Since those days worked on a range of environmental legislation and has crossed the aisle to try to find common ground with Republicans. Lowenthal, like many of his colleagues, doesn’t think a sudden stop of drilling is possible or desirable, instead opting for a long-term phase-out of the practice. Included in that vision is greater accountability for the companies that operate oil rigs.

Lowenthal foresees a future where oil company executives are brought before Congress in formal hearings with investigations of their drilling practices collected in a report similar to the 9/11 Commission Report.

Steel avoided talk of future oil leases and has been focused on protecting the coast now. Her office said she wouldn’t vote for the reconciliation bill. Her district covers much of the affected area and has been thoroughly criticized by Democrats since the spill happened.

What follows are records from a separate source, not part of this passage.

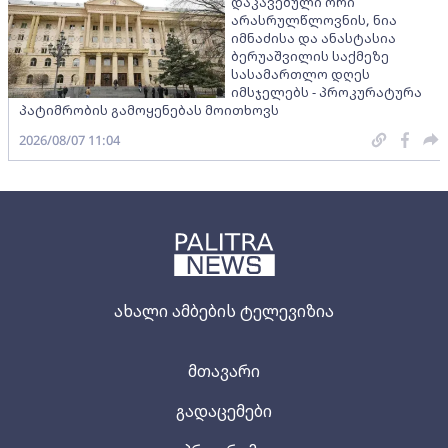
დაკავებული ორი
არასრულწლოვნის, ნია
იმნაძისა და ანასტასია
ბერუაშვილის საქმეზე
სასამართლო დღეს
იმსჯელებს - პროკურატურა
პატიმრობის გამოყენებას მოითხოვს
2026/08/07 11:04
ახალი ამბების ტელევიზია
მთავარი
გადაცემები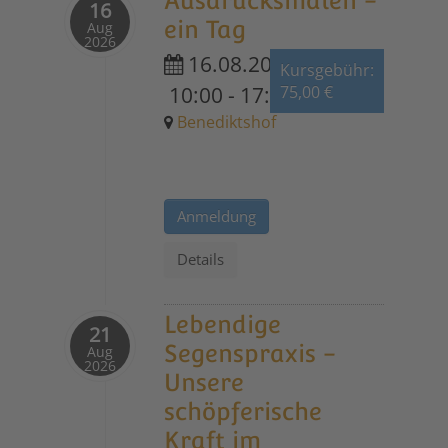
Ausdrucksmalen -
16
ein Tag
Aug
2026
16.08.2026
Kursgebühr:
10:00
-
17:30
75,00 €
Benediktshof
Anmeldung
Details
Lebendige
21
Segenspraxis -
Aug
2026
Unsere
schöpferische
Kraft im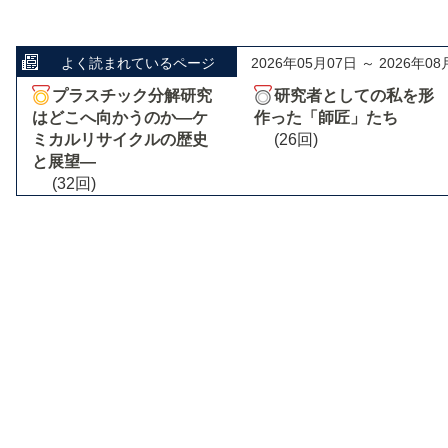
よく読まれているページ
2026年05月07日 ～ 2026年08
プラスチック分解研究
研究者としての私を形
はどこへ向かうのか―ケ
作った「師匠」たち
ミカルリサイクルの歴史
(26回)
と展望―
(32回)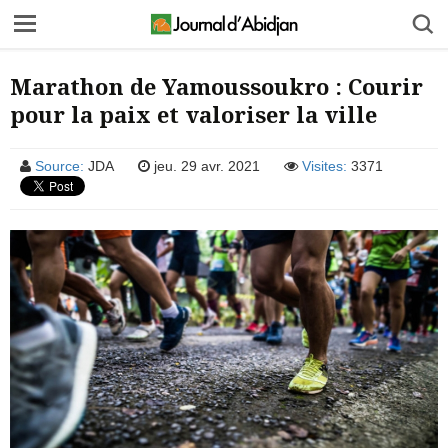
Marathon de Yamoussoukro : Courir
pour la paix et valoriser la ville
Source:
JDA
jeu. 29 avr. 2021
Visites:
3371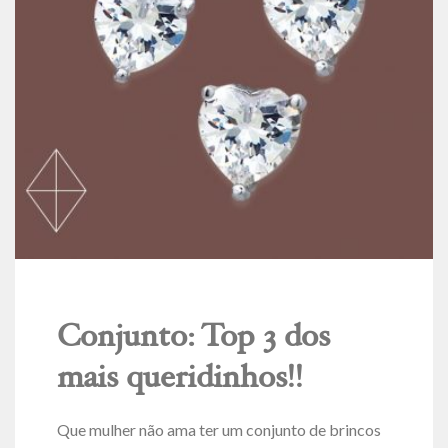
Conjunto: Top 3 dos
mais queridinhos!!
Que mulher não ama ter um conjunto de brincos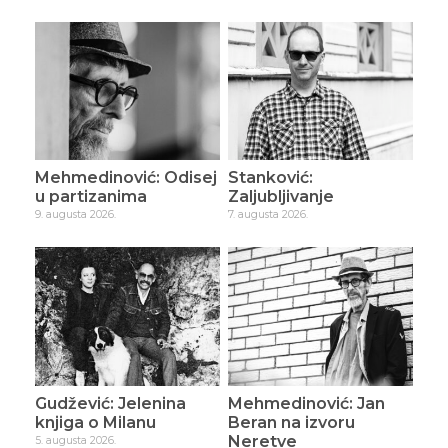
Mehmedinović: Odisej
Stanković:
u partizanima
Zaljubljivanje
9. augusta 2026.
7. augusta 2026.
Gudžević: Jelenina
Mehmedinović: Jan
knjiga o Milanu
Beran na izvoru
Neretve
5. augusta 2026.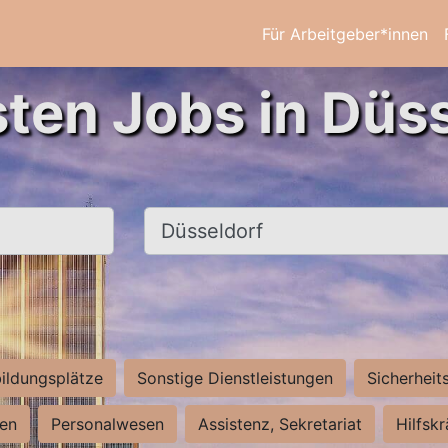
Für Arbeitgeber*innen
sten Jobs in Düss
Ort, Stadt
ildungsplätze
Sonstige Dienstleistungen
Sicherheit
ten
Personalwesen
Assistenz, Sekretariat
Hilfsk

Steel has been especially vocal in advocating for her district, calling for an investigation and for emergency help. Her concerns center around shipping and a backlog of barges forced to take anchor offshore while they wait to be unloaded. Those anchors can pose a threat to oil drilling infrastructure. Lowenthal offered a similar suggestion in a release circulated by his office.

Steel’s mind hasn’t been on future oil leases, insisting there are more immediate solutions available. While Democrats have accounted for what it would cost to help oil workers transition to new jobs, she said they hadn’t considered everything.

“They look at the cost side and the expense side but they never look at the revenue side,” she said.